Verhasst, verdammt, erfolgreich
Trotz ihres Erfolges hatten es die Groschenromanhelden nicht leicht. Immer wieder waren die Heftchen harscher Kritik ausgesetzt: sie seien zu banal, zu seicht, zu brutal. In den fünfziger Jahren sagten Kirche und Schulen der sogenannten Schmutz- und Schundliteratur den Kampf an. Heinz J. Galle erinnert sich gut an die Tornisterrazzien, die regelmäßig in seiner Schule stattfanden. "Die Hefte, die unser Deutschlehrer erbeutet hatte, verbrannte er genüsslich auf dem Pausenhof." Auch "Die Zeit" machte gegen die Kurzromane mobil. Jugendliche, die ausschließlich Groschenhefte lesen, heißt es in einem Artikel aus dem Jahr 1959, würden über einen kleinen Sprachschatz verfügen, könnten sich nicht ausdrücken und seien außerdem phantasielos. Dass in Deutschland 80 Millionen Groschenhefte jährlich verkauft würden, sei daher überaus alarmierend.

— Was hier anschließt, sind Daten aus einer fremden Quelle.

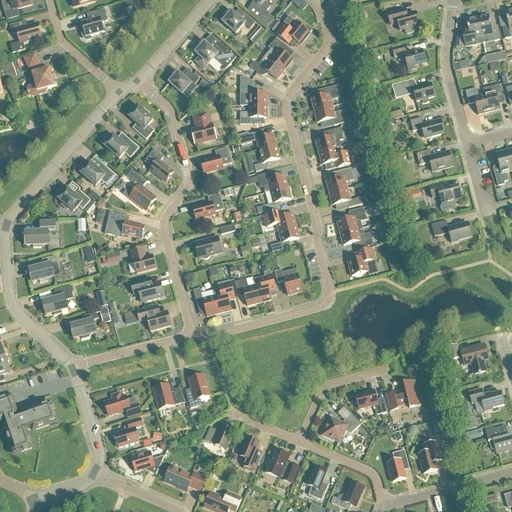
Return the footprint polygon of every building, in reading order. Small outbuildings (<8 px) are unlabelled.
[(33,6),(30,0),(1,0),(6,13),(8,21),(19,18),(17,11),(33,6)] [(70,0),(72,1),(74,9),(83,6),(84,7),(87,6),(88,5),(95,2),(94,0),(70,0)] [(252,0),(256,3),(248,12),(259,22),(267,29),(274,21),(267,12),(271,8),(265,3),(267,0),(252,0)] [(303,0),(294,0),(293,1),(303,10),(308,4),(303,0)] [(255,25),(239,10),(235,16),(230,12),(226,16),(228,18),(223,24),(236,36),(245,26),(250,31),(255,25)] [(419,27),(415,14),(407,16),(406,10),(387,15),(390,27),(398,25),(400,32),(405,31),(406,35),(408,36),(413,34),(414,33),(413,29),(419,27)] [(92,20),(81,24),(84,34),(81,35),(82,40),(86,42),(92,41),(91,37),(105,33),(102,24),(108,22),(104,11),(91,14),(92,20)] [(357,12),(358,21),(366,20),(364,11),(357,12)] [(511,11),(505,13),(506,17),(498,19),(501,29),(502,28),(505,41),(511,39),(511,11)] [(491,28),(489,17),(478,19),(483,44),(494,41),(494,43),(500,42),(498,29),(491,28)] [(289,18),(276,35),(288,45),(292,40),(299,45),(301,46),(312,32),(306,27),(304,30),(289,18)] [(462,32),(463,36),(457,37),(456,51),(477,46),(483,45),(483,44),(478,19),(466,21),(468,31),(462,32)] [(42,38),(38,25),(31,27),(27,28),(26,22),(10,27),(13,36),(17,35),(20,44),(10,46),(13,55),(25,51),(24,46),(28,45),(29,43),(29,42),(42,38)] [(276,22),(270,30),(274,34),(281,26),(276,22)] [(259,28),(253,34),(258,39),(264,32),(259,28)] [(271,51),(266,57),(285,72),(293,62),(290,60),(294,54),(275,40),(268,49),(271,51)] [(200,58),(195,64),(204,71),(208,66),(209,66),(214,61),(225,71),(236,59),(220,44),(219,45),(214,50),(205,42),(204,44),(203,43),(199,47),(201,49),(196,55),(200,58)] [(411,55),(409,49),(393,53),(394,60),(398,59),(399,63),(406,62),(408,73),(415,71),(414,68),(426,65),(423,52),(411,55)] [(23,60),(29,72),(42,66),(36,54),(23,60)] [(487,66),(497,64),(495,56),(485,58),(487,66)] [(266,57),(259,66),(254,63),(250,68),(262,77),(266,72),(277,81),(285,72),(266,57)] [(460,71),(470,69),(469,62),(459,64),(460,71)] [(17,77),(12,64),(4,68),(8,80),(17,77)] [(48,90),(56,88),(51,70),(33,75),(36,86),(30,88),(28,91),(28,93),(27,93),(28,95),(29,95),(29,96),(32,98),(46,94),(48,90)] [(174,79),(169,84),(183,96),(187,100),(197,88),(195,86),(199,81),(187,70),(181,77),(176,72),(172,77),(174,79)] [(240,108),(249,108),(267,108),(267,95),(253,95),(253,82),(245,79),(241,79),(240,108)] [(209,85),(204,81),(200,85),(206,89),(209,85)] [(431,85),(416,89),(414,82),(394,88),(397,99),(414,95),(416,104),(422,102),(423,104),(424,106),(427,105),(428,103),(428,101),(435,99),(431,85)] [(215,92),(219,95),(225,89),(221,86),(215,92)] [(505,103),(504,99),(500,86),(483,90),(485,96),(489,114),(500,111),(499,105),(505,103)] [(324,91),(326,97),(311,101),(315,113),(332,108),(331,102),(341,99),(338,87),(324,91)] [(485,96),(479,98),(477,90),(465,93),(469,106),(475,105),(478,117),(489,114),(485,96)] [(137,110),(134,109),(132,109),(130,110),(129,112),(129,115),(131,117),(129,118),(137,125),(133,130),(146,141),(154,132),(148,127),(153,121),(149,117),(150,115),(144,111),(143,112),(138,108),(137,110)] [(240,117),(240,120),(240,126),(252,126),(253,120),(267,120),(267,108),(249,108),(249,114),(245,114),(240,117)] [(332,108),(315,113),(318,125),(332,121),(334,127),(348,124),(345,112),(334,115),(332,108)] [(198,131),(193,133),(196,145),(216,140),(212,126),(210,127),(207,116),(195,119),(198,131)] [(422,120),(410,123),(413,133),(422,131),(424,137),(423,139),(429,143),(432,139),(444,136),(441,121),(424,126),(422,120)] [(390,133),(394,127),(388,123),(384,128),(390,133)] [(343,141),(342,136),(340,130),(329,133),(330,139),(316,143),(319,155),(341,149),(340,142),(343,141)] [(259,153),(277,149),(274,137),(260,140),(258,134),(244,138),(246,144),(256,142),(259,153)] [(112,139),(110,138),(107,138),(105,139),(104,141),(104,144),(106,146),(104,147),(120,161),(125,155),(131,160),(139,150),(126,138),(121,144),(113,137),(112,139)] [(232,148),(234,155),(240,154),(239,147),(232,148)] [(217,159),(201,163),(204,175),(223,170),(223,167),(232,165),(228,149),(215,153),(217,159)] [(259,153),(263,165),(254,167),(256,174),(268,171),(266,164),(280,160),(277,149),(259,153)] [(343,155),(341,149),(319,155),(322,167),(337,163),(338,169),(352,166),(349,154),(343,155)] [(152,169),(150,172),(166,184),(174,174),(160,163),(164,159),(154,151),(144,163),(152,169)] [(453,168),(449,154),(432,159),(430,152),(416,155),(420,167),(430,164),(433,173),(453,168)] [(496,155),(498,164),(493,169),(498,188),(505,186),(504,183),(508,182),(506,174),(511,173),(506,153),(496,155)] [(364,162),(367,163),(370,163),(372,160),(371,157),(368,155),(365,156),(363,158),(364,162)] [(135,163),(131,167),(137,172),(140,168),(135,163)] [(88,166),(86,165),(84,165),(82,166),(81,169),(81,171),(82,173),(81,175),(96,188),(101,182),(107,187),(116,177),(102,166),(98,171),(90,164),(88,166)] [(354,182),(351,170),(328,176),(330,182),(327,183),(330,195),(347,190),(346,184),(354,182)] [(139,188),(135,193),(130,189),(125,195),(130,199),(146,213),(156,200),(143,189),(147,183),(132,171),(127,178),(139,188)] [(270,193),(288,189),(285,177),(271,180),(269,174),(257,177),(257,178),(249,180),(248,183),(249,187),(259,184),(260,189),(263,188),(265,195),(270,193)] [(462,202),(458,188),(445,192),(443,185),(430,188),(433,200),(440,198),(442,207),(441,209),(442,212),(442,213),(452,211),(451,205),(462,202)] [(421,187),(399,192),(406,220),(418,217),(415,208),(413,209),(411,200),(423,197),(421,187)] [(288,189),(270,193),(274,205),(263,208),(265,214),(279,211),(277,204),(291,201),(288,189)] [(66,192),(64,191),(61,191),(59,192),(58,194),(58,197),(60,199),(58,200),(63,205),(62,206),(67,211),(69,209),(74,214),(79,208),(83,211),(91,202),(79,192),(75,197),(67,190),(66,192)] [(232,190),(223,192),(225,200),(233,198),(232,190)] [(350,202),(347,190),(330,195),(333,207),(347,203),(349,210),(363,206),(361,199),(350,202)] [(210,205),(193,209),(196,221),(216,216),(215,213),(224,211),(220,195),(208,199),(210,205)] [(94,202),(85,213),(89,216),(98,205),(94,202)] [(103,220),(105,212),(99,210),(97,219),(103,220)] [(347,221),(337,223),(340,235),(358,231),(363,230),(361,223),(367,221),(364,210),(350,213),(347,221)] [(237,221),(243,219),(241,212),(234,214),(237,221)] [(279,233),(297,228),(293,216),(285,218),(283,212),(264,218),(267,229),(277,226),(279,233)] [(128,224),(130,218),(110,213),(105,236),(122,240),(123,236),(142,240),(145,228),(128,224)] [(86,233),(85,221),(78,221),(78,234),(86,233)] [(466,225),(448,229),(446,223),(432,226),(435,239),(449,235),(452,245),(459,243),(458,242),(470,239),(466,225)] [(41,233),(25,234),(26,247),(34,247),(34,249),(41,249),(41,246),(49,246),(48,233),(56,233),(55,224),(41,225),(41,233)] [(234,226),(225,228),(220,230),(221,237),(236,233),(234,226)] [(297,228),(279,233),(282,244),(271,247),(273,254),(287,250),(286,244),(300,240),(297,228)] [(358,231),(340,235),(343,247),(358,244),(359,250),(373,246),(370,234),(360,237),(358,231)] [(210,258),(222,254),(218,239),(195,245),(199,261),(202,260),(204,261),(207,261),(209,260),(210,258)] [(253,250),(261,248),(259,240),(251,242),(253,250)] [(84,250),(86,258),(93,256),(91,248),(84,250)] [(240,250),(243,260),(250,259),(247,248),(240,250)] [(137,275),(156,270),(153,257),(146,259),(143,250),(131,253),(133,263),(134,263),(137,275)] [(375,262),(372,251),(356,255),(358,261),(348,264),(352,278),(369,273),(370,276),(378,274),(375,262)] [(119,254),(106,257),(109,267),(122,263),(119,254)] [(269,256),(261,258),(263,265),(270,264),(269,256)] [(60,277),(57,264),(55,258),(43,261),(44,267),(29,271),(32,284),(40,282),(41,285),(48,283),(47,280),(60,277)] [(217,270),(209,272),(211,279),(219,277),(217,270)] [(282,271),(275,273),(278,285),(284,283),(288,297),(302,293),(298,276),(284,280),(282,271)] [(265,278),(253,281),(255,287),(260,305),(272,302),(270,295),(276,293),(271,272),(263,274),(265,278)] [(150,279),(145,281),(131,284),(134,297),(140,295),(142,304),(164,298),(160,284),(152,286),(150,279)] [(246,280),(235,283),(238,295),(244,294),(248,308),(260,305),(255,287),(249,289),(246,280)] [(235,302),(230,282),(218,285),(220,291),(213,292),(215,298),(219,315),(231,312),(229,303),(235,302)] [(70,288),(56,291),(58,300),(43,304),(46,317),(54,315),(54,317),(62,315),(61,313),(68,311),(66,302),(73,300),(70,288)] [(212,293),(202,295),(200,290),(194,292),(197,306),(204,304),(207,319),(219,315),(215,298),(214,298),(212,293)] [(104,308),(108,307),(104,293),(100,294),(104,308)] [(171,328),(167,313),(159,315),(157,308),(137,313),(140,323),(147,321),(151,333),(171,328)] [(108,311),(100,313),(102,321),(110,319),(108,311)] [(86,324),(71,327),(74,340),(81,338),(82,341),(89,339),(89,336),(96,335),(93,322),(98,321),(97,314),(84,317),(86,324)] [(461,359),(457,345),(446,349),(449,362),(461,359)] [(484,346),(461,353),(465,367),(471,365),(474,376),(486,373),(483,362),(488,361),(484,346)] [(8,358),(0,361),(0,383),(5,382),(3,376),(9,374),(10,375),(11,375),(8,366),(8,363),(8,361),(8,358)] [(189,381),(192,390),(185,392),(191,410),(202,407),(200,400),(210,398),(208,390),(209,390),(207,384),(206,385),(204,377),(189,381)] [(416,382),(403,385),(405,392),(394,395),(394,394),(387,396),(391,412),(398,411),(398,408),(408,406),(409,410),(421,407),(418,396),(416,397),(413,383),(416,382)] [(175,391),(170,389),(169,386),(153,390),(159,411),(185,405),(181,389),(175,391)] [(7,387),(0,389),(0,423),(5,421),(8,431),(5,432),(11,448),(14,447),(16,455),(33,450),(26,431),(32,429),(33,432),(50,427),(49,424),(57,421),(51,405),(27,413),(28,416),(15,421),(14,418),(18,417),(7,387)] [(504,407),(500,393),(483,397),(482,391),(469,394),(472,405),(482,403),(485,413),(493,411),(492,410),(504,407)] [(377,401),(374,392),(355,397),(359,411),(374,407),(377,417),(387,414),(384,399),(377,401)] [(120,397),(119,396),(117,396),(115,396),(114,397),(113,399),(113,401),(104,404),(109,418),(127,412),(129,419),(141,415),(138,406),(137,406),(135,399),(127,401),(126,397),(121,399),(121,398),(120,397)] [(342,424),(330,419),(322,437),(340,444),(345,433),(351,435),(361,426),(351,416),(342,424)] [(474,418),(465,421),(468,432),(477,429),(474,418)] [(141,420),(128,424),(130,430),(114,435),(119,450),(139,443),(135,430),(143,428),(141,420)] [(437,434),(447,432),(446,421),(435,423),(437,434)] [(194,426),(198,432),(204,429),(200,423),(194,426)] [(393,432),(386,425),(381,429),(388,436),(391,435),(393,432)] [(234,433),(221,428),(219,433),(210,429),(205,441),(214,445),(214,446),(226,451),(234,433)] [(505,428),(485,433),(488,444),(489,444),(491,451),(496,453),(496,456),(511,451),(511,437),(508,438),(505,428)] [(474,433),(466,435),(468,442),(476,440),(474,433)] [(153,441),(161,442),(162,435),(154,434),(153,441)] [(402,440),(399,435),(394,438),(397,443),(402,440)] [(241,455),(239,457),(247,460),(244,468),(255,472),(260,459),(255,456),(260,444),(247,439),(243,450),(241,455)] [(441,464),(436,444),(424,447),(426,454),(419,456),(424,476),(437,472),(435,465),(441,464)] [(290,457),(275,451),(265,474),(280,480),(281,478),(284,480),(284,482),(291,485),(298,468),(291,465),(290,466),(286,465),(290,457)] [(408,467),(404,452),(393,455),(395,463),(387,465),(389,471),(388,472),(390,478),(391,478),(393,484),(406,481),(402,468),(408,467)] [(163,458),(152,461),(150,453),(131,459),(136,473),(145,470),(146,472),(156,477),(164,458),(163,458)] [(316,469),(315,468),(307,487),(312,488),(308,496),(322,502),(328,487),(322,485),(327,473),(321,471),(322,469),(317,467),(316,469)] [(193,478),(172,468),(165,483),(187,493),(189,487),(200,492),(205,480),(209,481),(213,471),(207,469),(202,479),(195,475),(193,478)] [(351,483),(345,497),(344,496),(338,498),(337,500),(341,502),(338,508),(348,511),(351,507),(356,509),(365,489),(351,483)] [(228,502),(211,494),(204,509),(211,511),(228,511),(229,511),(231,511),(236,511),(242,500),(231,495),(228,502)] [(484,497),(486,504),(498,501),(496,494),(484,497)] [(341,502),(337,500),(334,499),(331,505),(338,508),(341,502)]
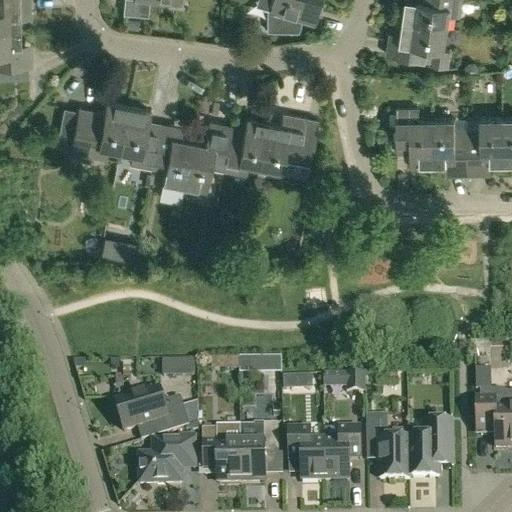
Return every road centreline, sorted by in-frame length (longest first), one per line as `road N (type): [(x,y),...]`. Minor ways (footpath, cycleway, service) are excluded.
road 1 (residential): [(347,63),(114,48),(91,32),(84,0)]
road 2 (residential): [(0,255),(38,319),(100,511)]
road 3 (residential): [(511,209),(397,207),(370,190),(347,63)]
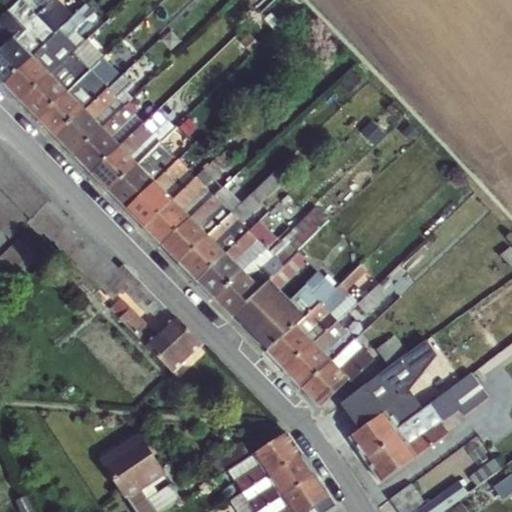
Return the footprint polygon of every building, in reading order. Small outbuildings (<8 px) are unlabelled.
[(0,83),(3,86),(70,19),(51,0),(18,0),(0,18),(0,30),(3,33),(0,35),(0,83)] [(70,19),(3,86),(21,104),(87,41),(76,30),(94,13),(86,4),(70,19)] [(118,79),(57,141),(73,158),(133,99),(127,92),(180,41),(168,30),(118,79)] [(87,41),(21,104),(38,122),(101,61),(104,58),(87,41)] [(101,61),(38,122),(57,141),(118,79),(101,61)] [(133,99),(73,158),(93,178),(143,124),(137,117),(153,101),(142,91),(133,99)] [(143,124),(93,178),(108,193),(162,144),(176,130),(157,110),(143,124)] [(162,144),(108,193),(124,210),(178,161),(162,144)] [(0,230),(11,241),(26,226),(39,239),(45,236),(114,301),(126,294),(146,316),(150,314),(161,326),(156,333),(120,299),(110,309),(173,375),(203,346),(123,264),(117,268),(0,149),(0,230)] [(196,178),(144,230),(160,246),(215,196),(223,188),(214,179),(234,160),(225,150),(196,178)] [(178,161),(124,210),(144,230),(196,178),(178,161)] [(232,214),(179,265),(197,284),(248,231),(241,224),(294,172),(284,162),(232,214)] [(215,196),(160,246),(179,265),(232,214),(215,196)] [(267,250),(213,301),(232,320),(298,253),(330,222),(315,207),(269,252),(267,250)] [(248,231),(197,284),(213,301),(267,250),(278,240),(259,221),(248,231)] [(298,253),(232,320),(266,354),(335,289),(319,272),(289,301),(279,292),(308,263),(298,253)] [(350,293),(376,278),(368,265),(342,280),(350,293)] [(335,289),(266,354),(284,372),(338,323),(358,304),(339,285),(335,289)] [(338,323),(284,372),(301,390),(355,341),(338,323)] [(355,341),(301,390),(322,411),(374,360),(355,341)] [(349,440),(364,461),(476,381),(471,374),(441,396),(425,374),(411,384),(416,394),(405,389),(379,408),(383,414),(349,440)] [(488,398),(476,381),(364,461),(380,485),(448,435),(441,425),(460,412),(464,417),(488,398)] [(241,493),(301,457),(285,434),(227,472),(241,493)] [(137,511),(165,511),(181,501),(170,484),(158,492),(153,485),(167,476),(139,435),(99,461),(127,503),(130,501),(137,511)] [(301,457),(241,493),(232,500),(240,511),(260,511),(313,475),(301,457)] [(313,475),(260,511),(307,511),(329,498),(313,475)] [(428,500),(417,481),(393,496),(402,511),(445,511),(445,510),(472,493),(463,479),(428,500)]
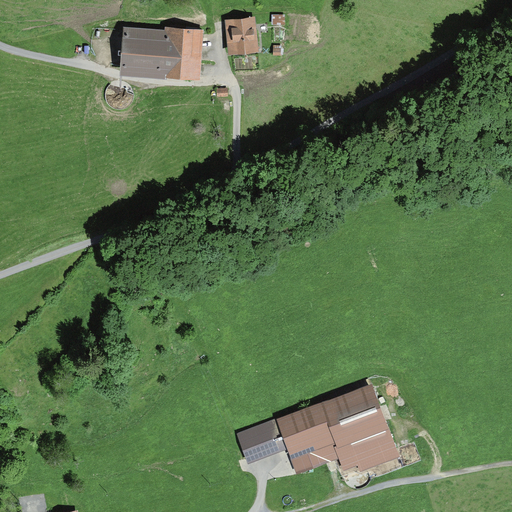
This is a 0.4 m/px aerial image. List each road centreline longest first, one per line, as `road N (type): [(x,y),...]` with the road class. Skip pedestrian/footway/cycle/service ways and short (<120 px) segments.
road 1 (unclassified): [(0,275),(163,218),(511,3)]
road 2 (track): [(229,180),(238,116),(231,81),(133,79),(0,46)]
road 3 (track): [(304,511),(389,484),(511,466)]
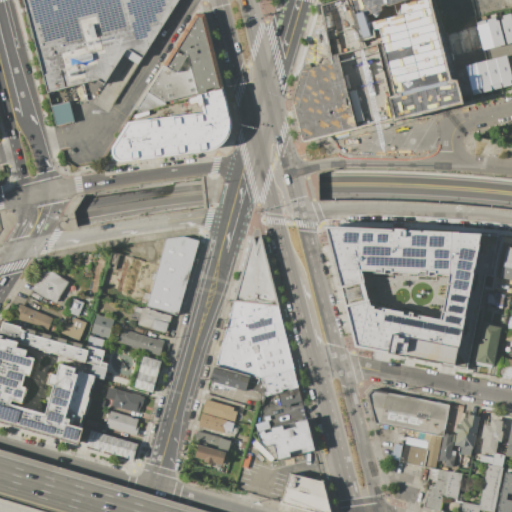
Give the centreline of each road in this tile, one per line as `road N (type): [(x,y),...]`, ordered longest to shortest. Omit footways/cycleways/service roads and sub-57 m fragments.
road 1 (tertiary): [(254,145),(244,158),(214,166),(38,195)]
road 2 (tertiary): [(511,171),(353,164),(289,170)]
road 3 (tertiary): [(19,250),(135,226),(229,222)]
road 4 (tertiary): [(300,215),(389,210),(511,218)]
road 5 (motorway): [(319,194),(511,202)]
road 6 (motorway): [(511,188),(319,180)]
road 7 (secondary): [(221,250),(170,430)]
road 8 (residential): [(511,397),(340,364)]
road 9 (tertiary): [(152,492),(0,446)]
road 10 (primary): [(340,364),(300,215)]
road 11 (primary): [(379,509),(340,364)]
road 12 (primary): [(219,0),(254,145)]
road 13 (motorway): [(74,221),(202,201)]
road 14 (motorway): [(123,511),(0,475)]
road 15 (motorway): [(201,187),(77,206)]
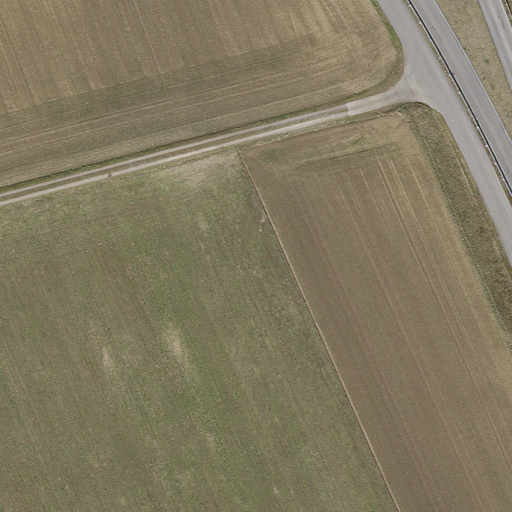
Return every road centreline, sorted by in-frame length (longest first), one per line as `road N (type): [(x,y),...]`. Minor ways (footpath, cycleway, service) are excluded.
road 1 (track): [(0,199),(440,83)]
road 2 (track): [(511,239),(440,83),(390,0)]
road 3 (secondary): [(424,0),(511,161)]
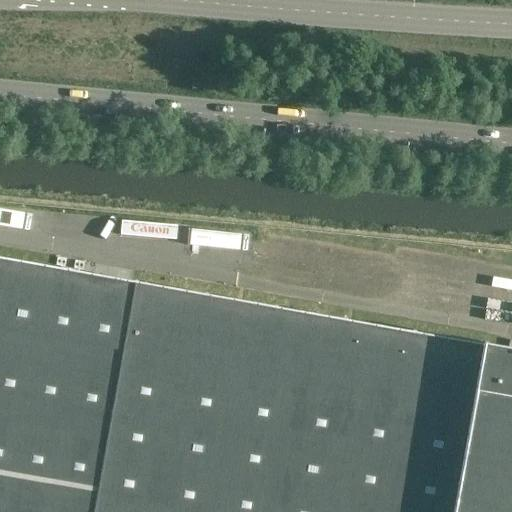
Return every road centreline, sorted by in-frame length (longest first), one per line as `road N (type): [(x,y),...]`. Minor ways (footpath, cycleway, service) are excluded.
road 1 (primary): [(0,92),(511,141)]
road 2 (primary): [(511,23),(168,0)]
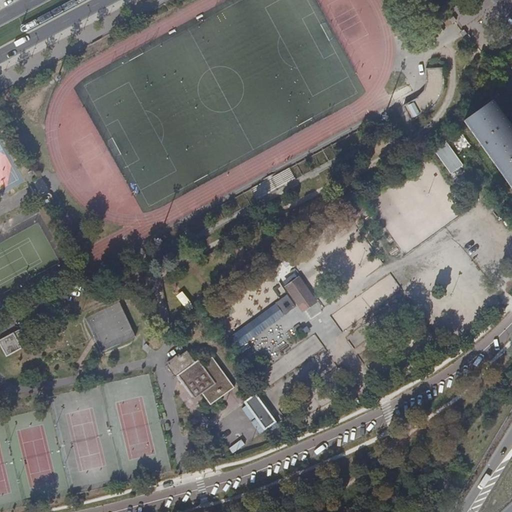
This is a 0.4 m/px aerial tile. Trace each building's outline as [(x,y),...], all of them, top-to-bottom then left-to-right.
[(444,88),(444,81),(444,70),(426,70),(427,82),(424,95),(418,100),(404,108),(412,123),(426,115),(432,111),(435,108),(439,102),(442,98),(444,92),(444,88)] [(511,117),(496,95),(465,117),(511,182),(511,117)] [(180,228),(188,245),(371,148),(362,131),(180,228)] [(452,174),(464,165),(447,143),(436,152),(452,174)] [(497,200),(503,208),(508,205),(502,196),(497,200)] [(348,209),(355,218),(362,213),(361,212),(366,208),(362,202),(356,206),(355,204),(348,209)] [(287,287),(304,310),(316,302),(299,278),(287,287)] [(225,337),(234,351),(297,305),(288,292),(225,337)] [(11,330),(0,335),(0,345),(5,354),(20,345),(11,330)] [(195,364),(197,364),(189,353),(179,359),(178,357),(168,364),(170,366),(167,367),(176,380),(179,378),(177,376),(194,363),(195,364)] [(205,395),(213,406),(236,389),(214,359),(203,366),(200,361),(197,364),(195,364),(194,363),(177,376),(179,378),(195,400),(196,399),(197,400),(205,395)] [(243,400),(264,429),(275,421),(254,392),(243,400)]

In den folgenden Jahren verschärfte sich die Kritik noch. Groschenromane galten nicht mehr nur als volksverdummend, sondern waren sogar politisch verdächtig. "Seit Beginn der siebziger Jahre stehen die Heftchenverlage und deren Autoren unter dem Verdacht, geheime Dienste für die politische Reaktion zu verrichten", schrieb Hans-Joachim Schöps 1988 im SPIEGEL. Der Ethnologe Rudolf Schenda und der Philologe Peter Nusser kritisierten damals, die Hefte würden gezielt als Herrschaftsinstrument eingesetzt, um das Volk zu narkotisieren und von den eigentlichen Problemen abzulenken.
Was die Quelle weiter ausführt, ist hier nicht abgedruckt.